Jeff graduated to England Schoolboys’ from Nelson Tomlinson School, Wigton, where he was friends with Melvyn Bragg. “As it was a rugby school, we all had to play. Melvyn was not a great rugby player, but he stuck to what he was best at!”

Edgar came to Egremont where his father Joe became traffic manager for the Milk Marketing Board and later club chairman.

Says the Egremont RUFC centenary brochure: “More importantly it brought to Egremont his son, Jeff, a schoolboy international fly half. Jeff was not only to give long distinguished service to the club but he was also to set up a club record of 31 county championship appearances for Cumbria.

His arrival paired him with Rodney Singleton who had also previously played for England schoolboys and who was later to come very close to gaining a full England cap. Together they were to form one of the most exhilarating half-back partnerships the region has seen.”

Jeff enjoyed playing alongside Singleton, a brilliant attacking scrum half, who turned to league at Barrow and might well have played for England had he moved to a bigger union club.

“Playing for a minor club like Egremont made it an achievement to get selected for the North West Counties. The likes of John Butler, Dick Cowman, Chris Wardlow and Rodney were all outstanding players but you had to move on to get recognition.”

Any offers to take the league ticket himself? — “I did have an approach (from a scout) to go to Leeds and Wigan, but it was just for trial and came just when I was heading off for university. I didn’t take it any further, so I stuck to union and got picked for Cumberland and Westmorland.”

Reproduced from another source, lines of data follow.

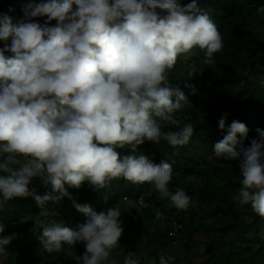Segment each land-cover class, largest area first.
Here are the masks:
<instances>
[{
  "label": "clouds",
  "instance_id": "obj_1",
  "mask_svg": "<svg viewBox=\"0 0 264 264\" xmlns=\"http://www.w3.org/2000/svg\"><path fill=\"white\" fill-rule=\"evenodd\" d=\"M21 11L15 23L0 12V41L10 39L0 48V155L7 154L0 162V209L13 198L33 196L43 206L68 197L86 221L76 229L55 222L42 227V248L59 252L82 242L79 264H115L111 251L124 231L120 208L97 212L77 203L65 184L79 189L87 181L100 190L120 178L148 183L160 198L186 211L191 198L183 188L169 189L170 162L154 163L143 154L121 157L116 149L129 145L135 152L145 141L161 140L178 148L190 141L193 125L180 127L176 114L192 103L170 85L168 72L195 48L203 51L204 64H213L223 49L222 36L197 0L183 6L176 0H28ZM34 17L46 20L41 24ZM196 71L191 66L189 77ZM186 87L196 94L194 85ZM226 117L225 112L218 121L221 130ZM166 126L179 130L162 131ZM248 131L233 120L213 152L238 160L242 178L233 200L264 218V129L256 128L257 137L243 146ZM35 177L58 194L36 195L29 188ZM155 216L163 213L156 210ZM16 235L0 237V253ZM123 264H138L134 253Z\"/></svg>",
  "mask_w": 264,
  "mask_h": 264
},
{
  "label": "trees",
  "instance_id": "obj_2",
  "mask_svg": "<svg viewBox=\"0 0 264 264\" xmlns=\"http://www.w3.org/2000/svg\"><path fill=\"white\" fill-rule=\"evenodd\" d=\"M27 2L0 0V12L10 15L15 23L23 17L21 8ZM176 2L183 6L191 0ZM197 4L215 22L223 39V49L214 55V63L207 65L203 63V51L195 48L187 58L179 56L168 72L170 85L182 90L192 103V107H185L176 115L181 120L180 127L185 123L193 125V136L186 145L178 148L161 140L159 144L145 141L136 147L135 152L129 145L116 149L121 157L143 154L154 163L162 159L170 162L173 172L169 189L172 192L178 187L184 189L191 198L188 209L177 210L168 199L160 198L148 183L132 184L120 178L100 190L94 189L87 181L79 189L65 184L77 203L88 204L97 212L109 207L120 208L124 231L118 246L111 251V259L123 253L119 250L121 246L122 250L126 249L125 258L132 252L138 264H151L148 257L152 254L155 256L153 264H161L162 245L181 242L184 249L180 257L182 264H264V218L255 214L250 205H239L233 200L242 178L239 162L216 158L213 152L215 142L223 138L233 120L245 123L249 129L247 137L242 140L243 146H248L250 140L257 137L256 128L264 129V86L260 83L264 80V11H259L264 7V0H197ZM10 7L14 11L9 12ZM157 12L161 10L157 9ZM32 19L42 24L46 17ZM49 23L54 25L56 21ZM5 43H10V39L0 41V48ZM5 55L11 56L12 53L6 52ZM191 66L197 71L189 77ZM189 84L195 86L196 94H190L191 89L186 87ZM225 112V128L221 130L218 121ZM170 130L179 129L174 126L162 128L165 132ZM239 148L238 144L237 150ZM6 155H0V162ZM29 188L40 196L58 194L38 177L32 179ZM195 202L199 205L193 206ZM156 210L163 213L162 218H156ZM172 218L174 220L169 223L167 220ZM37 219L40 225L35 223ZM86 219L68 197L58 203L46 201L43 206H39L33 196L13 198L0 209V223L5 226L0 237L16 233L12 240L21 237L30 244H37L35 255L28 254L29 264H79L85 250L82 242L73 248L65 245L59 252L48 253L38 237L42 227L53 222L76 229ZM175 221L182 225L180 238L171 234V224ZM160 225L164 227L161 229ZM16 257H6L0 264H21ZM193 259L198 262H192ZM123 261L115 258L114 262L123 264Z\"/></svg>",
  "mask_w": 264,
  "mask_h": 264
},
{
  "label": "rangeland",
  "instance_id": "obj_3",
  "mask_svg": "<svg viewBox=\"0 0 264 264\" xmlns=\"http://www.w3.org/2000/svg\"><path fill=\"white\" fill-rule=\"evenodd\" d=\"M198 206L199 203L195 202L193 203V206ZM44 214H47V211H43ZM244 218L247 219V216H244ZM174 220V218L167 220L169 223L172 222ZM199 222V221H196ZM161 229L164 227V225H160ZM181 243V242H180ZM180 243L173 244V243H165L164 245H162V249L160 250V262L161 264H164L162 262V258L168 259L169 263H175V264H182V260L180 259V257L183 254V247L182 245H180ZM38 245L37 244H30L29 241L23 239V238H18L16 240H12L8 245L5 246L6 251L4 253H0V261L2 262V260L4 258H14V256H18L16 258H19V262L21 264H29L28 260H29V253H34L37 251ZM119 250L122 251L123 253H121L120 256H118L116 254V256L112 259L113 261H115V258L119 260V258L121 260H124L125 255H126V249L119 246ZM192 249V248H191ZM199 249V248H198ZM197 249V250H198ZM118 252V251H117ZM192 253V250L190 251ZM159 253V252H158ZM189 253V255L191 254ZM35 255V253H34ZM118 257V258H117ZM175 257H178L177 260L174 259ZM154 254H152L150 257H148V260L150 262H152L151 264H153L154 262ZM259 260H256V262H258ZM192 262H198V259H193ZM255 262V263H256ZM149 263V262H148ZM117 264V263H115ZM261 264V263H260Z\"/></svg>",
  "mask_w": 264,
  "mask_h": 264
},
{
  "label": "built area",
  "instance_id": "obj_4",
  "mask_svg": "<svg viewBox=\"0 0 264 264\" xmlns=\"http://www.w3.org/2000/svg\"><path fill=\"white\" fill-rule=\"evenodd\" d=\"M137 201H139V199H137ZM182 230H183L182 229V225L180 223H178V222L175 221V222H173L171 224V234H172V236L174 238H180L182 236ZM177 240H179V239H177ZM162 262L164 264H168L169 263V260L168 259H165V258H162Z\"/></svg>",
  "mask_w": 264,
  "mask_h": 264
},
{
  "label": "crops",
  "instance_id": "obj_5",
  "mask_svg": "<svg viewBox=\"0 0 264 264\" xmlns=\"http://www.w3.org/2000/svg\"><path fill=\"white\" fill-rule=\"evenodd\" d=\"M162 249V248H161Z\"/></svg>",
  "mask_w": 264,
  "mask_h": 264
}]
</instances>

Jeff Edgar has combined his rugby life with teaching science and sport at Whitehaven Grammar, then latterly at St Bees (public) school — and recovering well from a triple heart by-pass, just for good measure.

Today, Edgar would proba-bly have been good enough to hold down a place in a Zurich Premiership side but doubts whether he would have liked to play rugby full time.

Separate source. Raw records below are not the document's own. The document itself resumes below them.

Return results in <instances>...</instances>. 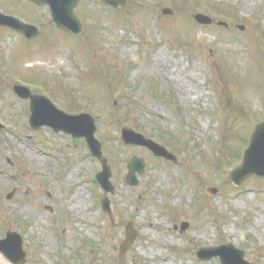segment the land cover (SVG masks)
Listing matches in <instances>:
<instances>
[{
    "label": "rangeland",
    "instance_id": "1",
    "mask_svg": "<svg viewBox=\"0 0 264 264\" xmlns=\"http://www.w3.org/2000/svg\"><path fill=\"white\" fill-rule=\"evenodd\" d=\"M0 8L28 14L41 28L29 44L0 31V240L20 235L26 264H146L150 257L220 264L195 255L221 245L264 264V179L239 187L228 179L264 120V0H126L116 13L82 0L76 36L47 28L42 8L36 15L9 0ZM197 14L213 24L197 25ZM16 83L65 113L95 119L115 189L111 221L100 207L98 161L83 141L33 131L28 101L12 92ZM125 127L177 164L123 146ZM132 156L146 162L136 187L125 183ZM80 190L87 202L75 210ZM128 223L137 237L119 259ZM0 264L10 262L0 254Z\"/></svg>",
    "mask_w": 264,
    "mask_h": 264
},
{
    "label": "water",
    "instance_id": "2",
    "mask_svg": "<svg viewBox=\"0 0 264 264\" xmlns=\"http://www.w3.org/2000/svg\"><path fill=\"white\" fill-rule=\"evenodd\" d=\"M37 5H49L53 21L57 28L72 34L80 33V25L72 15V9L78 0H30ZM106 6L120 8L125 0H102ZM196 21L200 24H209L208 18L196 16ZM0 26L9 27L19 32L27 39H32L36 31L32 28L21 26L11 18H5L0 15ZM14 93L25 100L30 101L29 125L33 130H38L43 126L51 128L54 132H63L71 135L74 139L83 138L89 148L91 155L100 161L102 171L96 176L100 188L105 194L112 193L113 187L109 179L110 170L107 167L106 160L101 153V144L95 140V126L93 119L85 114L78 116H69L58 111L46 98L31 95L30 92L22 87H14ZM2 127L0 126V129ZM121 140L124 145L143 146L149 149L156 157L176 163L174 156L169 154L164 148L154 144L150 140L144 139L141 135L134 133L130 129H122ZM128 174L126 182L130 186H137L136 174L143 175L144 161L133 157L128 163ZM264 178V122L257 124L251 134L248 147L246 148L241 166L234 169L230 174L231 182L239 186L244 180L252 177ZM210 195L217 193L214 188L208 189ZM103 211L110 214L108 199L101 201ZM186 227H183V230ZM136 237L135 231L129 225L126 228L125 241L120 247V256H122L132 245ZM0 253L4 255L12 264H24L26 254L22 250V239L16 233H7L6 238L0 241ZM197 259L207 261L218 257L221 264H250L244 260V253L235 249L231 245L220 246L215 249H200Z\"/></svg>",
    "mask_w": 264,
    "mask_h": 264
},
{
    "label": "flooded vegetation",
    "instance_id": "3",
    "mask_svg": "<svg viewBox=\"0 0 264 264\" xmlns=\"http://www.w3.org/2000/svg\"><path fill=\"white\" fill-rule=\"evenodd\" d=\"M9 2H10L11 4H13L14 6L21 5V6H23V7L25 8V10H27V11H28L29 9H34V10L36 11V15L39 14V13H38L39 7L33 5V4L30 3V2H27L26 0H18V1H16V0H9ZM46 9H47V8H44L45 11H46ZM0 12H2L4 15H7V16H13V17H16V18H18V19H20V20H22V21H24V22H26V23L33 24L34 26L37 25V24H35V23H32L33 21H32L31 19H32L33 17H29L28 14L25 15V14L11 13V12H9V11H6L4 8H0ZM46 15L48 16V17H47V28H48V27L51 28V27H53V25H52L51 22H50V15H49L48 9H47V11H46ZM31 21H32V22H31ZM43 22H44V18H43ZM36 27H37V26H36ZM39 29H41V28L39 27ZM39 33H40V31H39Z\"/></svg>",
    "mask_w": 264,
    "mask_h": 264
},
{
    "label": "bare ground",
    "instance_id": "4",
    "mask_svg": "<svg viewBox=\"0 0 264 264\" xmlns=\"http://www.w3.org/2000/svg\"><path fill=\"white\" fill-rule=\"evenodd\" d=\"M75 197H77V200L72 205V209H81L85 206L87 199L83 197V190H80L79 193L75 194ZM151 228V224L149 226ZM143 237H146V235H143ZM146 264H170L168 258H157V257H150V260L146 262Z\"/></svg>",
    "mask_w": 264,
    "mask_h": 264
}]
</instances>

“It was fun at Egremont, we had a great cosmopolitan mix of people: doctors, teachers, farmers, miners and lads who were on the dole; we had some great times winning the Cumberland Cup a couple of times but also enjoying ourselves socially.

“I would find it hard to play professional rugby and think of nothing else. I think rugby league had it right initially when players were paid for playing and trained twice a week while keeping on their jobs.”

So the 64,000 dollar question: Who was the best No.10 you ever saw? — “It has to be Barry John, he could do just about everything.”